The side exhibits feature some smaller exhibits, including one that will drive creationists like Sarah Palin into a faith crisis, featuring a major-league fossil history of a number of different early ocean species. There’s 400,000,000-year-old trilobyte sample there from Russia. A whole fossil history up through the Cambrian period is available for view, including a whole exhibit on the extinction-level events that happened around the disappearance of the dinosaurs.
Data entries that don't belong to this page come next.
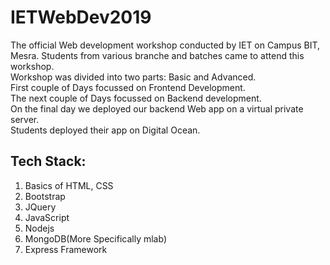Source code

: # IETWebDev2019
The official Web development workshop conducted by IET on Campus BIT, Mesra.
Students from various branche and batches came to attend this workshop.</br>
Workshop was divided into two parts: Basic and Advanced.</br>
First couple of Days focussed on Frontend Development.</br>
The next couple of Days focussed on Backend development.</br>
On the final day we deployed our backend Web app on a virtual private server.</br>
Students deployed their app on Digital Ocean.</br>
## Tech Stack:
1. Basics of HTML, CSS
2. Bootstrap
3. JQuery
4. JavaScript
5. Nodejs
6. MongoDB(More Specifically mlab)
7. Express Framework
There’s also a living coral reef, featuring 74 species from the Indo-Pacific region. Director Samper said that if the museum didn’t feature “Nemo” in some way, his daughter was going to have a field day, so that makes it the only exhibit in the hall that features living creatures. Well, currently-living creatures. Everything else was living before it became one of the 100+ million specimens that the Smithsonian has as part of their collection.
But the one thing that you just can’t miss the Science on a Sphere® exhibit. It’s a 6-foot globe suspended in the middle of a room, where four projectors put up a single continuous movie onto the globe. There are four short movies, featuring plate tectonics (also guaranteed to send creationists into apoplexy.) and ocean currents, amongst other things. For a sample, check out the video we shot. It’s an astonishing visual presentation, and probably the single coolest museum piece that I’ve seen anywhere. So go, and see that. The rest is just icing after that.
Great coverage. You make me want to take a stroll over there just to see the new additions. This always was my favorite museum.
It’s absolutely worth it, Will. The exhibit, especially the Science on a Sphere bit, is just incredible.